Der qualitative Nutzen der Vernetzung von Administration und Produktion zeigt sich in verschiedenen Punkten
  • Qualitative Verbesserung der Kommunikation unternehmensintern und mit Kundent
  • Keine Mehrfacherfassung von Daten
  • Weniger Such- und Koordinierungsaufwand
  • Eindämmung von Fehlerquellen
  • Kürzere Arbeitsvorbereitungsund Rüstzeiten, höherer Nutzungsgrad
  • Stärkere Standardisierung und Vereinheitlichung der Fertigungsprozesse
  • Höhere Transparenz der Kostenstruktur
  • Schnellere und präzisere Rechnungsstellung
  • Aber steht der Nutzen auch in sinnvoller Relation zum Aufwand? Unternehmer müssen jeden Ertrag in Beziehung zum getätigten Aufwand setzen - da macht das Thema Vernetzung keine Ausnahme. Angesichts der Branchenbedeutung hat sich das Institut für Rationalisierung in der Druckindustrie (IRD) in Frankfurt die Kraft-Zahlen angesehen und eine ROI-Berechnung angestellt.
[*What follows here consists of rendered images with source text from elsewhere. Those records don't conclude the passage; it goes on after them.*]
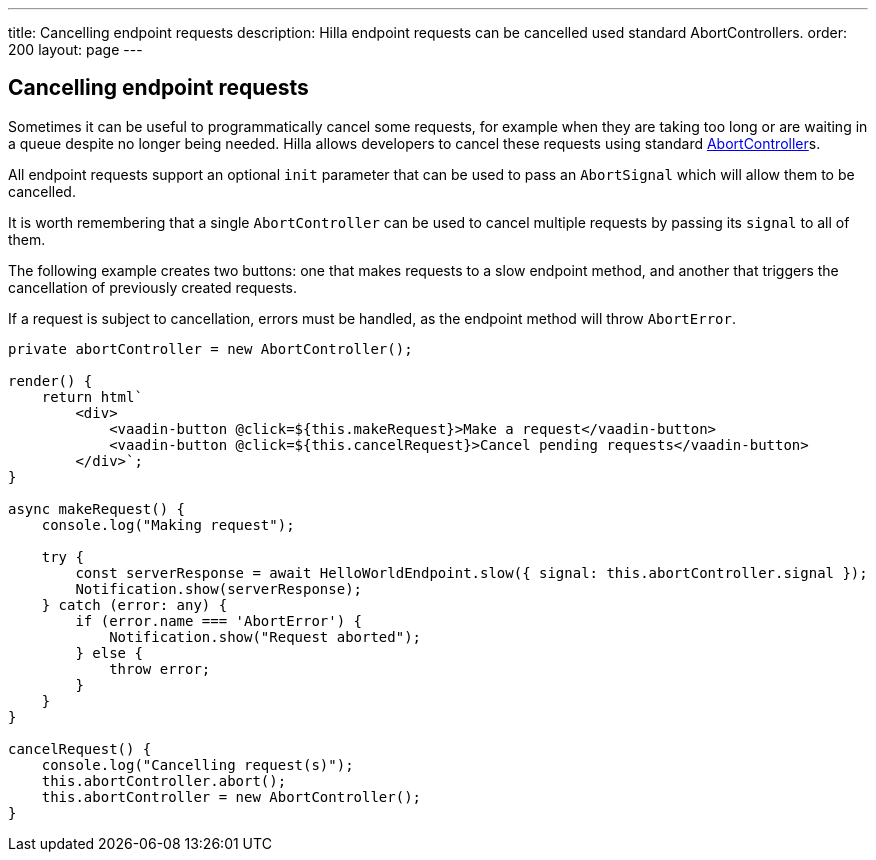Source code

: ---
title: Cancelling endpoint requests
description: Hilla endpoint requests can be cancelled used standard AbortControllers.
order: 200
layout: page
---

[role="since:com.vaadin:vaadin@V1.2"]
== Cancelling endpoint requests

Sometimes it can be useful to programmatically cancel some requests, for example when they are taking too long or are waiting in a queue despite no longer being needed.
Hilla allows developers to cancel these requests using standard https://developer.mozilla.org/en-US/docs/Web/API/AbortController[AbortController]s.

All endpoint requests support an optional `init` parameter that can be used to pass an `AbortSignal` which will allow them to be cancelled.

It is worth remembering that a single `AbortController` can be used to cancel multiple requests by passing its `signal` to all of them.

The following example creates two buttons: one that makes requests to a slow endpoint method, and another that triggers the cancellation of previously created requests.

If a request is subject to cancellation, errors must be handled, as the endpoint method will throw `AbortError`.

[source,typescript]
----
private abortController = new AbortController();

render() {
    return html`
        <div>
            <vaadin-button @click=${this.makeRequest}>Make a request</vaadin-button>
            <vaadin-button @click=${this.cancelRequest}>Cancel pending requests</vaadin-button>
        </div>`;
}

async makeRequest() {
    console.log("Making request");

    try {
        const serverResponse = await HelloWorldEndpoint.slow({ signal: this.abortController.signal });
        Notification.show(serverResponse);
    } catch (error: any) {
        if (error.name === 'AbortError') {
            Notification.show("Request aborted");
        } else {
            throw error;
        }
    }
}

cancelRequest() {
    console.log("Cancelling request(s)");
    this.abortController.abort();
    this.abortController = new AbortController();
}
----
    Beeindruckende Ergebnisse  
    Die in der Kalkulation verwendeten Kosten für Softwarelizenzen, Einarbeitung und dergleichen basieren auf Listenpreisen. Die Nutzenanalyse beruht auf empirischen Daten des ersten Jahres nach Vernetzungsstart (November 2003 bis November 2004). Im ersten Jahr nach Einführung konnten die verkauften Produktionsstunden insgesamt um 9,6 Prozent gesteigert werden; Personal und Maschinenpark blieben unverändert.
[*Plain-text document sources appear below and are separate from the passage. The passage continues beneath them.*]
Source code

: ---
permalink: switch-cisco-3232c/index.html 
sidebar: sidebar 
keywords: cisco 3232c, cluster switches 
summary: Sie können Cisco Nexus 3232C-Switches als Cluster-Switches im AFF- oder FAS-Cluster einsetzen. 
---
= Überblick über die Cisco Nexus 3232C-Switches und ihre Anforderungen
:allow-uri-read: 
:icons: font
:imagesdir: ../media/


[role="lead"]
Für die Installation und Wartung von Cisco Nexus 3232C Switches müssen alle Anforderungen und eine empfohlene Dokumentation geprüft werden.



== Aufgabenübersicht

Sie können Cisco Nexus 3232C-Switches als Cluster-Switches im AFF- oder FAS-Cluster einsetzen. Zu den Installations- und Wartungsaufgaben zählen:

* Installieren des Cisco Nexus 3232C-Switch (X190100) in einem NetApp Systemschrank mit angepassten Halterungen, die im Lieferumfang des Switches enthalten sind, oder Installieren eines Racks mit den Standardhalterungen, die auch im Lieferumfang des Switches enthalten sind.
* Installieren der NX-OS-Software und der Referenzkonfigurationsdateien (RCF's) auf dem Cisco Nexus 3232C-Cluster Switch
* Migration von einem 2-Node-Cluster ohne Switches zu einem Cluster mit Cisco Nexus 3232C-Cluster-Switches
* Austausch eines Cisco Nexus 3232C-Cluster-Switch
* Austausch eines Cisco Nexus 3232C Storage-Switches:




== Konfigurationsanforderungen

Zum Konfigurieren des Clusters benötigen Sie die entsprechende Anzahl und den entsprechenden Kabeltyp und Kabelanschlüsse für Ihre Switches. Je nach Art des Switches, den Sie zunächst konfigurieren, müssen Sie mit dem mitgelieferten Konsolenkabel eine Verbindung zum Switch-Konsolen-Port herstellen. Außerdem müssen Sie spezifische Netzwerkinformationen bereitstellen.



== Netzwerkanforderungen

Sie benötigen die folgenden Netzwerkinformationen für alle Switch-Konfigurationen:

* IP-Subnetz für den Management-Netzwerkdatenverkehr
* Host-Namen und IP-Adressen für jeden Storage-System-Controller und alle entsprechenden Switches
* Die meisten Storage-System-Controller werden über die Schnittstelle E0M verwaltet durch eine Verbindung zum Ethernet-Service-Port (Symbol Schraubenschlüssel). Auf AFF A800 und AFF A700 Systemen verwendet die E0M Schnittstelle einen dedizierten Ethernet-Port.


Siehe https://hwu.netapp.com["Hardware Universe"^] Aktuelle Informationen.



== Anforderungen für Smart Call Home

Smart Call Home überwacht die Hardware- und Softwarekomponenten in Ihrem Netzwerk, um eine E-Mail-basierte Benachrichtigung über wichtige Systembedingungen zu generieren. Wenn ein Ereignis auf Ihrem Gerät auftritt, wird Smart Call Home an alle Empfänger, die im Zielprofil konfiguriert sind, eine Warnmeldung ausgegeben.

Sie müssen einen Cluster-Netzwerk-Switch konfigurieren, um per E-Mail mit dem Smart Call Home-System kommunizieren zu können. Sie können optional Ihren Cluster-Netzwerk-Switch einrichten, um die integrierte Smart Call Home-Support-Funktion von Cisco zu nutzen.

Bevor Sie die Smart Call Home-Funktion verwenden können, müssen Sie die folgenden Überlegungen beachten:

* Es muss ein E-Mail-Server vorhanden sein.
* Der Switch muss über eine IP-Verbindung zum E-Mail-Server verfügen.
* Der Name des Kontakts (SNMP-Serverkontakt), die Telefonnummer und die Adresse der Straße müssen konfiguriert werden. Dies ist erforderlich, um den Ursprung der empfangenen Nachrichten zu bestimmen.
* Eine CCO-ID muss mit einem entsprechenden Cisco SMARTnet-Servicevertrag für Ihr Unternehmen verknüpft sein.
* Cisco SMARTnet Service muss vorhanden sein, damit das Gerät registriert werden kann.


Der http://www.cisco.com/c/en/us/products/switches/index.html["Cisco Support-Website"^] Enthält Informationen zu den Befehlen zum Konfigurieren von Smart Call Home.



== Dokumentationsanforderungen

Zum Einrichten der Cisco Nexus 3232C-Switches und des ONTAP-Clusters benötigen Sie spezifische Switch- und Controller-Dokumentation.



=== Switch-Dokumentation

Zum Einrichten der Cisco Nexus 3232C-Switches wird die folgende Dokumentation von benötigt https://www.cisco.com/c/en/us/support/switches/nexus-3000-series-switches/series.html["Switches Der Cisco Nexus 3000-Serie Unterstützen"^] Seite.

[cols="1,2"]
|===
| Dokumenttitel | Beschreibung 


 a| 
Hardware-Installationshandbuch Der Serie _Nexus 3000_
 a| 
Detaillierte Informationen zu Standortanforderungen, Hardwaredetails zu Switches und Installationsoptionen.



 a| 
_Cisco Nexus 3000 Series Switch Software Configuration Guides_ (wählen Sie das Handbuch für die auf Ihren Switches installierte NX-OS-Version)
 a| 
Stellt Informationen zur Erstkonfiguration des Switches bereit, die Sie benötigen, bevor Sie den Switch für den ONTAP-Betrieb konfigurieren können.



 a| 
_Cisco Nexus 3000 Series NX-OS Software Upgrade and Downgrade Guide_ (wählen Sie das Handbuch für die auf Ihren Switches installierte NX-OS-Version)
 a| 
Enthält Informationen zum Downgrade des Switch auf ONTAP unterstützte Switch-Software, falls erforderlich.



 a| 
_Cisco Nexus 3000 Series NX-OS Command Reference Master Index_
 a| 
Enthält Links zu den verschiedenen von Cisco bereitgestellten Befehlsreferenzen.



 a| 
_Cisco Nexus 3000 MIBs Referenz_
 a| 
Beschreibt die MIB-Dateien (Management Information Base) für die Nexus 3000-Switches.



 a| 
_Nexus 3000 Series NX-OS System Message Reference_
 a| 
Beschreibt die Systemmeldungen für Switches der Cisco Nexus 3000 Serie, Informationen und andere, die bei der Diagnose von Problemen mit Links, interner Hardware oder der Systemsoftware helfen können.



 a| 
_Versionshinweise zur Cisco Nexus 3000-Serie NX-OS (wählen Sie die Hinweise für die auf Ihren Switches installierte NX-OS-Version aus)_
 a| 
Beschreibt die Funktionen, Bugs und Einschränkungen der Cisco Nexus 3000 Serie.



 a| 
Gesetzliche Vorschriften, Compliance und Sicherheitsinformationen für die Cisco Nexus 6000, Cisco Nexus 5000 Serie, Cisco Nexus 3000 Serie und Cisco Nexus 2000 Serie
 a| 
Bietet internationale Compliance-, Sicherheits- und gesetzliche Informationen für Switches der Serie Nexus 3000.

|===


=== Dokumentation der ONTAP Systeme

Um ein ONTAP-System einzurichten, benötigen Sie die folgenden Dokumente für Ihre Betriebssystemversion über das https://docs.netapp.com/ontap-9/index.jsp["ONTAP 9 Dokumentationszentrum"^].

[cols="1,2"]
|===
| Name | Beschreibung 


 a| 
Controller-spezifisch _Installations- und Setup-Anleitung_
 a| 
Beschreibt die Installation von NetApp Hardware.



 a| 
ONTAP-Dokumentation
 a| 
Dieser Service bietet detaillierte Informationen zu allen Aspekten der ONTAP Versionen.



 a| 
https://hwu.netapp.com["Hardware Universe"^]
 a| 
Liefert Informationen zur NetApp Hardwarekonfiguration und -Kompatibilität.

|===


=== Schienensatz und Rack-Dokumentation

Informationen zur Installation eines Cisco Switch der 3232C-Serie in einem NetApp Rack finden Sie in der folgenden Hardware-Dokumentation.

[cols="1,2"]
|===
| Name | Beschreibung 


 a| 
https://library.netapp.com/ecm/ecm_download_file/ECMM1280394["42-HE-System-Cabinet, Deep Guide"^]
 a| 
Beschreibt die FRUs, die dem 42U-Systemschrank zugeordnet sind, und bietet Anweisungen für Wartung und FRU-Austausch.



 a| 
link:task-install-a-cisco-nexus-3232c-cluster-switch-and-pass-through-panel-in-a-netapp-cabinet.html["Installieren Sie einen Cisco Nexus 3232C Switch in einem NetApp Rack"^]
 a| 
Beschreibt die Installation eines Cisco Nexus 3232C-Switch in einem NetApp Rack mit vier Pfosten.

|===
    Selbst wenn man die Ergebnisse des IRD cum grano salis nimmt, sind sie beeindruckend. Auf fünf Jahre berechnet ergibt sich ein Return of Investment von 446 Prozent, das entspricht einem Amortisationsfaktor von 5,46. Der Kapitalwert beläuft sich auf 579.826 Euro, bei einem internen Zinsfuß von 168 Prozent. Die CIP4- Organisation verlieh Kraft im August den CIPPI-Award für die "größte Effizienzsteigerung und Verbesserung der Kundenbetreuung durch den Einsatz von Prozessautomatisierung".